Zukunftswerkstatt für Halles Süden

 

6. Februar 2017
Sekundarschule Halle-Süd, Kurt-Wüsteneck-Straße, Turnhalle, 06132 Halle

 

Am 6. Februar 2017 wurde in der Turnhalle der Sekundarschule Halle-Süd (Ammendorf, Kurt-Wüsteneck-Straße), die Zukunftswerkstatt für Halles Süden fortgeführt.

Oberbürgermeister Dr. Bernd Wiegand moderierte den Abend. Keine leichte Aufgabe, denn bereits während der Präsentation der Kollegen der Stadtverwaltung machte sich zunehmend Unmut bei den Bürgern bemerkbar und der Eine und Andere konnte auch laute Zwischenrufe nicht vermeiden.

Spätestens in der Diskussion fanden die Bürger neben Fragen auch klare Worte um deutlich zu machen, dass sie teils seit 20 Jahren immer wieder vertröstet und mit Prüfungszusagen hingehalten werden. Denn die "Zukunftswerkstatt" ist keine Erfindung von heute und so mancher Bewohner von Halles Süden hat die gleichen Fragen und Antworten schon bei der ersten Zukunftswerkstatt einige Jahre vorher gehört.
 
Ein kurzer Rückblick:
Beispielsweise am 07.12.1993 bei der Einwohnerversammlung im "Rattenschlösschen" mit dem damaligen Oberbürgermeister Dr. Klaus Rauen.
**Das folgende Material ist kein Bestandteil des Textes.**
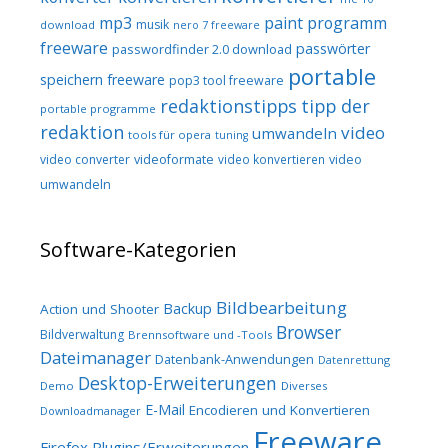
mp3
paint programm
musik
download
nero 7 freeware
freeware
passwörter
passwordfinder 2.0 download
portable
speichern freeware
pop3 tool freeware
redaktionstipps
tipp der
portable programme
redaktion
video
umwandeln
tools für opera
tuning
video converter
videoformate
video konvertieren
video
umwandeln
Software-Kategorien
Bildbearbeitung
Backup
Action und Shooter
Browser
Bildverwaltung
Brennsoftware und -Tools
Dateimanager
Datenbank-Anwendungen
Datenrettung
Desktop-Erweiterungen
Demo
Diverses
E-Mail
Encodieren und Konvertieren
Downloadmanager
Freeware
Firefox Plugins/Erweiterungen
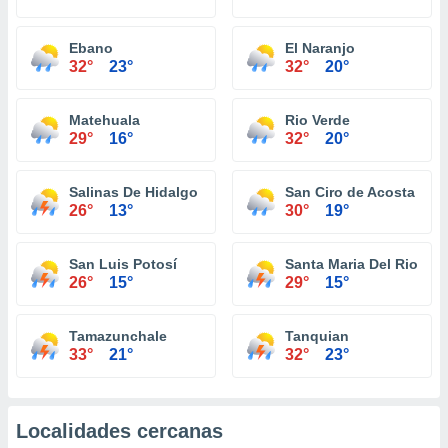
Ebano
El Naranjo
32°
23°
32°
20°
Matehuala
Rio Verde
29°
16°
32°
20°
Salinas De Hidalgo
San Ciro de Acosta
26°
13°
30°
19°
San Luis Potosí
Santa Maria Del Rio
26°
15°
29°
15°
Tamazunchale
Tanquian
33°
21°
32°
23°
Localidades cercanas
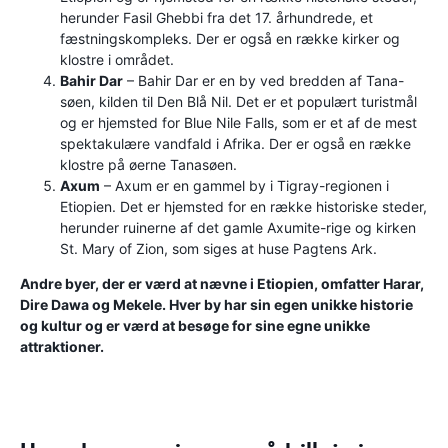
herunder Fasil Ghebbi fra det 17. århundrede, et
fæstningskompleks. Der er også en række kirker og
klostre i området.
Bahir Dar
– Bahir Dar er en by ved bredden af ​​Tana-
søen, kilden til Den Blå Nil. Det er et populært turistmål
og er hjemsted for Blue Nile Falls, som er et af de mest
spektakulære vandfald i Afrika. Der er også en række
klostre på øerne Tanasøen.
Axum
– Axum er en gammel by i Tigray-regionen i
Etiopien. Det er hjemsted for en række historiske steder,
herunder ruinerne af det gamle Axumite-rige og kirken
St. Mary of Zion, som siges at huse Pagtens Ark.
Andre byer, der er værd at nævne i Etiopien, omfatter Harar,
Dire Dawa og Mekele. Hver by har sin egen unikke historie
og kultur og er værd at besøge for sine egne unikke
attraktioner.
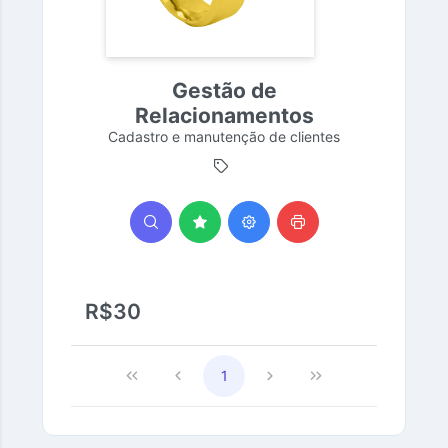
Gestão de
Relacionamentos
Cadastro e manutenção de clientes
R$30
1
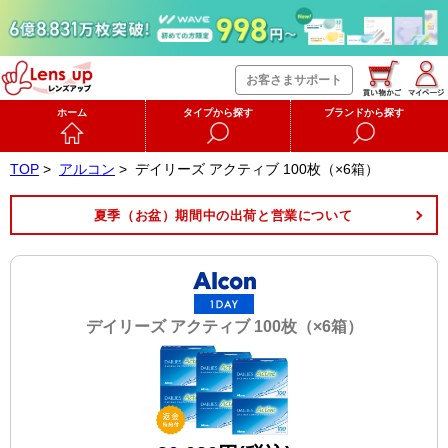
お客さまサポート
ホーム
タイプから探す
ブランドから探す
TOP
>
アルコン
>
デイリーズ アクティブ 100枚（×6箱）
夏季（お盆）期間中の出荷と営業について
デイリーズ アクティブ 100枚（×6箱）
Dieser überzeugte sich bereits im Januar 1994 vom schlechten Zustand der Straßen und Wege in der Heimstättensiedlung und versprach finanzielle Hilfe.
 
Ebenso gab es Diskussionen über die Gefahrenabwehrverordnung der Stadt Halle mit Herrn Wetzel (Ordnungsamt), Herrn Riesebeck (Polizeirevier Silberhöhe) und Herrn Schuster (Umweltaufsicht) am 19.04.1994.
 

Schließlich vermerkt die Ammendorfer Chronik (J. Lange) für den 24. September 1996:
 

"Einwohnerversammlung in der Heimstättensiedlung.

Die Lärmbelästigung der Anwohner der Alfred-Reinhardt-Str. ist durch den Straßenverkehr
(Containerfahrzeuge) unzumutbar. Der Planungsdezernent Herr Dr. Busmann und der
Innendezernent Roscher versprachen Abhilfe durch das Öffnen der Jonny-Scheer-Str."

 

Vor allem bezüglich des LKW-Verkehrs in der Regensburger Straße, damit verbunden einer Umgehungsstraße und Nachtfahrverbot, der Fluthilfe für die Einwohner von Planena, die seit 2016 unerfüllt bleibt, und nicht zuletzt der fehlenden Breitbandanbindung, die mit unterschiedlichen Aussagen auf bis zu 5 Jahre in die Zukunft geschoben wird, waren Dr. Wiegand und seine Kolleg(inn)en die Antworten und Lösungen schuldig geblieben.

Die Worte: prüfen, ob, vielleicht, eventuell, waren ein wenig zu oft vertreten.

 

Nur ein kleiner Trost, aber dennoch genauso wichtig waren die Punkte, die aufhorchen lassen:
  • Die Spielplätze in Halles Süden werden instand gesetzt und in der Heimstättensiedlung wird mit Hilfe der Bürger in einem gemeinsamen Projekt ein neuer Spielplatz errichtet.
  • Das ehemalige Rathaus von Ammendorf (einst Schule und Rathaus), ist unter dem Hammer. Ein Investor wird Wohnmöglichkeiten schaffen.
  • Das ehemalige Straßenbahndepot, der Betriebshof Ammendorf, wird zu einem Nahversorgungszentrum umgestaltet.
  • Das Wassersportzentrum Osendorf wird wieder aufgebaut.
  • Die Vorderhaus der Grundschule Radewell wird saniert. 2018 zieht dort vorübergehend die Friedenschule ein, damit diese ebenfalls saniert werden kann.
  • Ausgewählte Straßen, vor allem in der Heimstättensiedlung, werden instand gesetzt.
  • Der Lärmschutz wird wieder aufgenommen, nachdem sich die Bedingungen durch Abriss einiger (bisher "schützender") Häuser geändert haben. Ein Gutachten ist beauftragt.

 

Die Stadt selbst gibt sich nun ein weiteres Jahr für Erwägen, Prüfen, Besichtigen und vielleicht Beschließen.

 

Weitere Informationen zu den angedachten Maßnahmen finden sich auch im aktuellen 3. Amtsblatt vom 08.02.2017.